▶ _Your task_
Check the records below for the word "down" and state how many lines contain it, replying with the number only.

▶ _Records for the exercise_
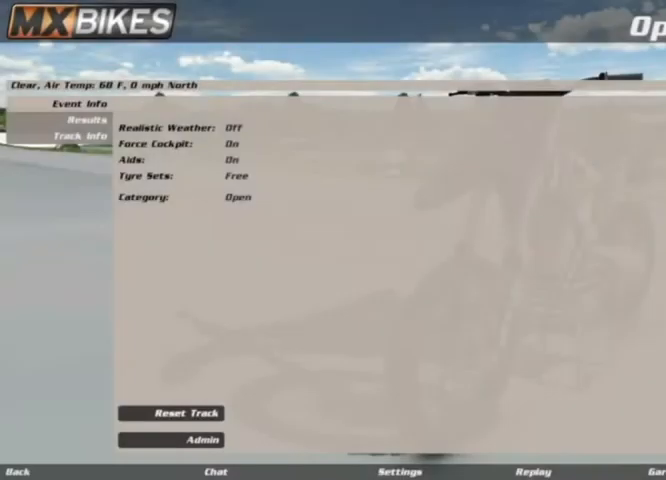
{"buttons": [], "left_stick": "center", "right_stick": "center", "events": []}
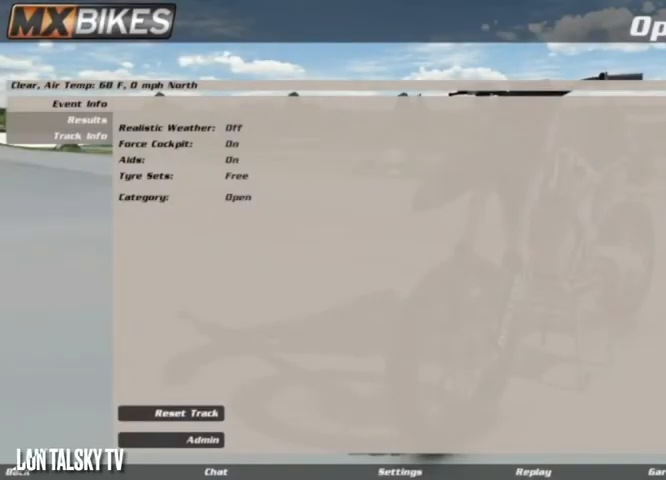
{"buttons": [], "left_stick": "center", "right_stick": "center", "events": []}
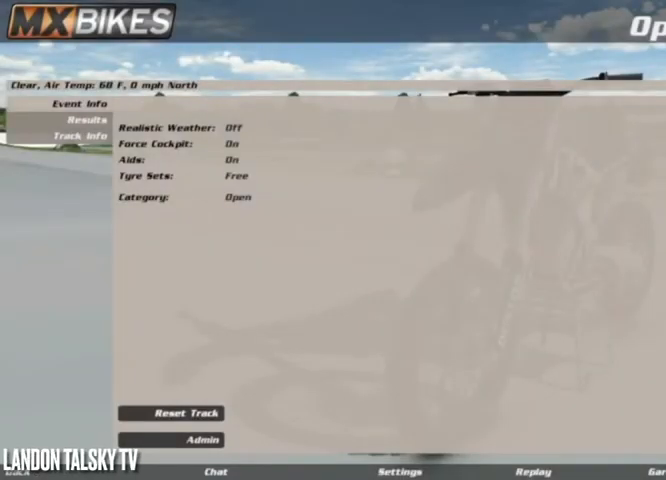
{"buttons": [], "left_stick": "center", "right_stick": "center", "events": []}
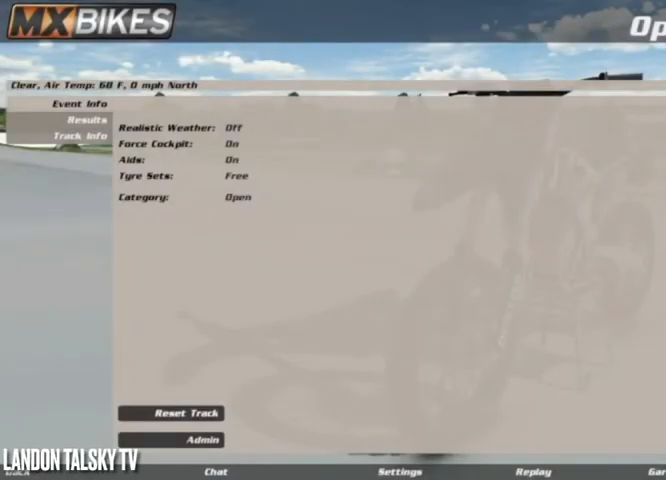
{"buttons": [], "left_stick": "center", "right_stick": "center", "events": []}
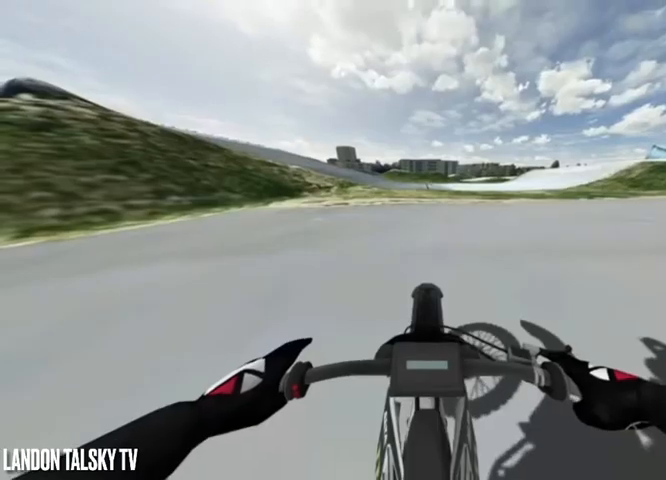
{"buttons": [], "left_stick": "center", "right_stick": "center", "events": []}
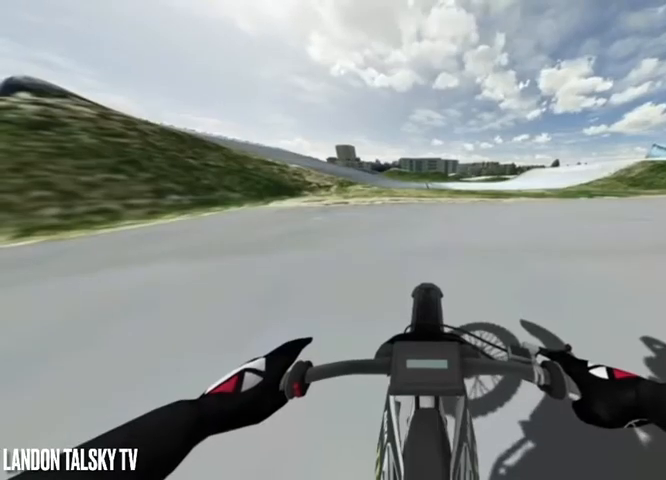
{"buttons": [], "left_stick": "center", "right_stick": "center", "events": [[208, "R2", "down"], [375, "R2", "up"]]}
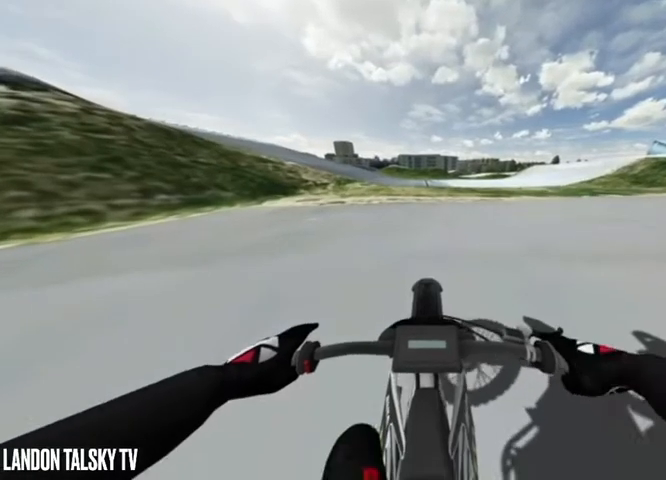
{"buttons": [], "left_stick": "center", "right_stick": "center", "events": [[167, "R2", "down"], [375, "R2", "up"]]}
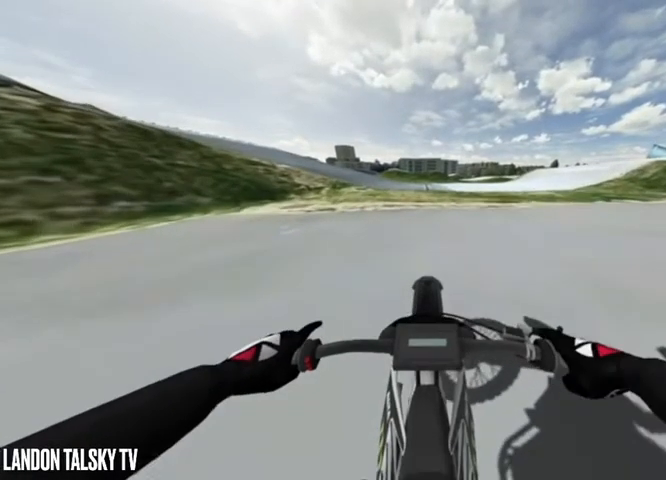
{"buttons": ["R2"], "left_stick": "center", "right_stick": "center", "events": [[250, "R2", "down"]]}
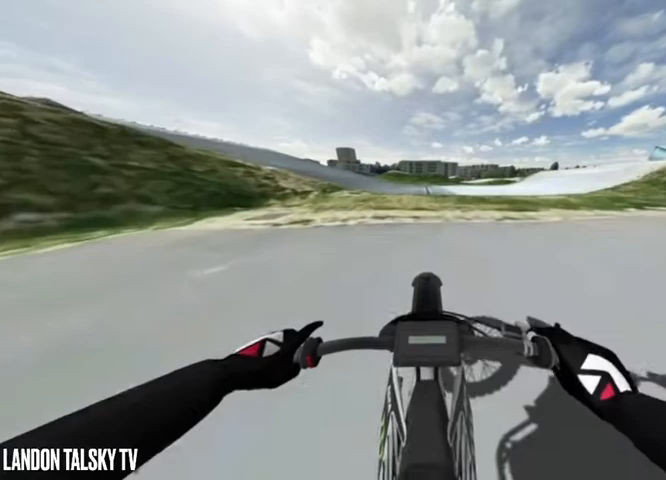
{"buttons": [], "left_stick": "center", "right_stick": "center", "events": [[375, "R2", "up"]]}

▶ _Worked solution_
3